Recently, Zhang Qian, a Distinguished Associate Research Fellow of the Institute of Advanced Studies at Chengdu University (CDU), has published his latest research results entitled "New Strategy to Synthesize Oxygen Vacancy-rich CoFe Nanoneedles for Overall Water Splitting and Urea Electrolysis" (https://doi.org/10.1016/j.cej.2021.134275) on Chemical Engineering Journal (IF=13.273), the top journal in the field of chemical engineering. The paper was published with CDU as the first affiliation and Zhao Peng, another Distinguished Associate Research Fellow, as the corresponding author.
Zhang Qian, in collaboration with the School of Mechanical Engineering at CDU, Guangxi University and Beijing University of Chemical Technology, has prepared oxygen vacancy-rich CoFe nanoneedles through the CaH2 reduction method and applied them in the area of electrolytic water and urea electrolysis. Compared with the traditional H2 reduction method, this method features a lower reaction temperature and a safer reaction process. This electrode material can be used as a bifunctional catalyst in the field of urea electrolysis to obtain a lower overpotential while solving the environmental pollution problem caused by urea-containing wastewater. The electrode material has the following advantages: (1) The open nanoneedle structure facilitates the exposure of more active sites while increasing the diffusion rate of ions on the electrode surface. (2) The CaH2 reduction method helps create more oxygen vacancies on the surface of the electrode material, which will further optimize the electronic structure and enhance the electrical conductivity of the electrode material. In addition, density functional theory (DFT) explains the role oxygen vacancy played in optimizing the electronic structure and enhancing the electrical conductivity from a theoretical perspective.

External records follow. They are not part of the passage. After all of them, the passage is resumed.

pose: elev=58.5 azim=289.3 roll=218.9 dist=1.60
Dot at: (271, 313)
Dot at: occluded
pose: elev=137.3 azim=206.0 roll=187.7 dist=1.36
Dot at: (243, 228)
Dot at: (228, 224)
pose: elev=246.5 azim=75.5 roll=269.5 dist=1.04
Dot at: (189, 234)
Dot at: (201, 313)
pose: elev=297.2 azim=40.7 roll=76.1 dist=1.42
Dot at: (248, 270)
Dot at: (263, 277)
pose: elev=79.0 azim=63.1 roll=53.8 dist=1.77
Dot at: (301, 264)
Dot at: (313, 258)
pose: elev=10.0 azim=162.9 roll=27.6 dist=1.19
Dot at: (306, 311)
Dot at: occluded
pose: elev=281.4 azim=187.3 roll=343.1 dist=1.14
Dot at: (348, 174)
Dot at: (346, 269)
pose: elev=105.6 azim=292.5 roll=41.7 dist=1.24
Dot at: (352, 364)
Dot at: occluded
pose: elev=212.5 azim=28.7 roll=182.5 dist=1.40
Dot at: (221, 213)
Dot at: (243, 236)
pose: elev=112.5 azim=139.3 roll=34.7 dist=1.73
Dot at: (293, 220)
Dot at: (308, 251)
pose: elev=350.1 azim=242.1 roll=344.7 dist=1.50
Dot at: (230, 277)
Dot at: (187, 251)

Chemical Engineering Journal is one of the top three most influential journals in the field of engineering technology and chemical engineering. It is also among the top journals in the division of engineering technology/chemistry/environment in the Chinese Academy of Sciences (CAS). This research was supported by the National Natural Science Foundation of China (NSFC), the Beijing Natural Science Foundation, and the Fundamental Research Funds for the Central Universities.